Tempat Pemrosesan Akhir (TPA) Jatiwaringin di Kecamatan Mauk, Kabupaten Tangerang, Banten menjadi sorotan publik menyusul gunungan sampah seluas hampir 30 hektar, 7-15 hektar diantaranya terbakar pada Selasa 30 Juni 2026 siang WIB.

Kebakaran itu sulit dipadamkan dalam.waktu singkat karena cuaca kemarau dan angin yang kencang. Hingga Kamis petang, 2 Juli 2026 api masih membara di beberapa titik meski 12 unit pemadam kebakaran dan dua helikopter BNPB dikerahkan untuk memadamkan dengan waterboom.

Sebanyak 70 warga yang terdampak asap kebakaran dievakuasi ke balai desa Tanjakan Mekar dan sebagian mengungsi ke rumah kerabat terdekat.

Pemerintah Kabupaten.Tangerang telah memberlakukan status tanggap darurat hingga 14 Juli 2026.

Bacaan Lainnya

Kebakaran TPA Jatiwaringin kali ini tidak dapat lagi dipandang sebagai insiden biasa.

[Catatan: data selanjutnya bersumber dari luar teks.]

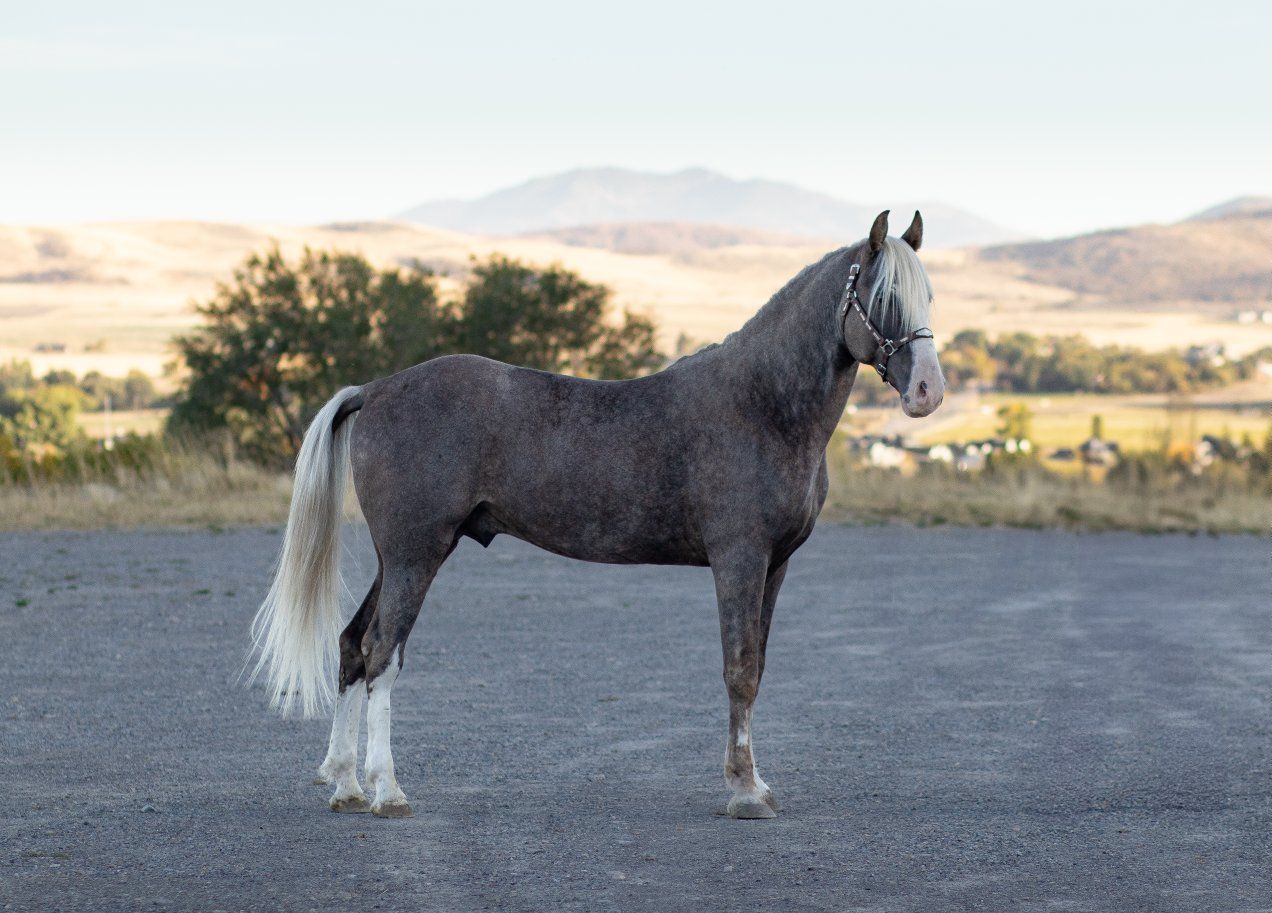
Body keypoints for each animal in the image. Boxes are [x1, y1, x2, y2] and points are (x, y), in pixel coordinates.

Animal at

Kebakaran telah meluas hingga lebih dari 15 hektare dan memicu sedikitnya 154 kasus Infeksi Saluran Pernapasan Akut (ISPA).

Peristiwa ini merupakan konsekuensi langsung dari kegagalan sistem pengelolaan sampah yang terus dibiarkan tanpa pembenahan mendasar.

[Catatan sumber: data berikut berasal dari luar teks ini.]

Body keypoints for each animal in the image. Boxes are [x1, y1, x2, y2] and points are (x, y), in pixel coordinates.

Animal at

TPA Jatiwaringin sendiri menerima sekitar 1.366 hingga 2.700 ton sampah per hari, atau setara dengan 498.590 hingga 985.500 ton per tahun.

Namun, jumlah tersebut baru mencakup sekitar 59% dari total timbulan sampah di Kabupaten Tangerang, yang menunjukkan besarnya tekanan terhadap sistem pengelolaan sampah yang ada.

Kebakaran itu terjadi dipicu oleh beberapa sebab dan kemungkinan. Abainya terhadap pengawasan terhadap jenis sampai yang masuk ditengarai juga ada sampah B3 dan limbah berbahaya dari industri.

Dugaan Penyebab Kebakaran di TPA Waringin

Ada dua kemungkinan sebab kebakaran: yang pertama adalah adanya unsur sabotase atau penyalaan dari bahan berbahaya yang dibuang di TPA.

Beberapa titik api yang muncul di lokasi, menunjukkan pembuangan yang acak atau terpola.

Ditengarai adanya oli atau bahan B3 yang turut terbuang sebagai pemicu mudah terbakar.

Oli bekas dan limbah lain dari industri serta home industry diduga dibawa ke TPA dan dibuang bersama sampah rumah tangga.

Dari beberapa sumber yang dapat percaya menyebutkan bahwa praktik pembuangan limbah B3 sengaja dibuang bersamaan dengan sampah rumah tangga.

Pengemasan: oli di karung dengan bobot sekitar 10 kilogram per karung sebelum dibuang. Pembuangan dilakukan oleh sopir yang mengangkut dari pabrik atau home industry secara rutin.

Pola dan frekuensi pembuangan

Pembuangan oli terjadi secara periodik; diperkirakan sekali setiap dua minggu atau mungkin seminggu sekali,, tetapi frekuensi ini perlu diklarifikasi lebih lanjut.

Ada indikasi bahwa pembuangan dilakukan pada waktu tertentu seperti sore atau malam untuk menghindari pengawasan.

Dibutuhkan Penyidikan dan Tindakan Pengawasan

Ditekankan perlunya penyelidikan yang lebih mendalam terhadap sumber limbah dan pola pembuangan, meskipun proses itu memakan waktu.

Disarankan melakukan sweeping kendaraan pengangkut B3 untuk mencegah pembuangan ilegal.

Perlu komunikasi resmi ke pihak berwenang (bupati atau kepala dinas) untuk mengonfirmasi data dan frekuensi pembuangan.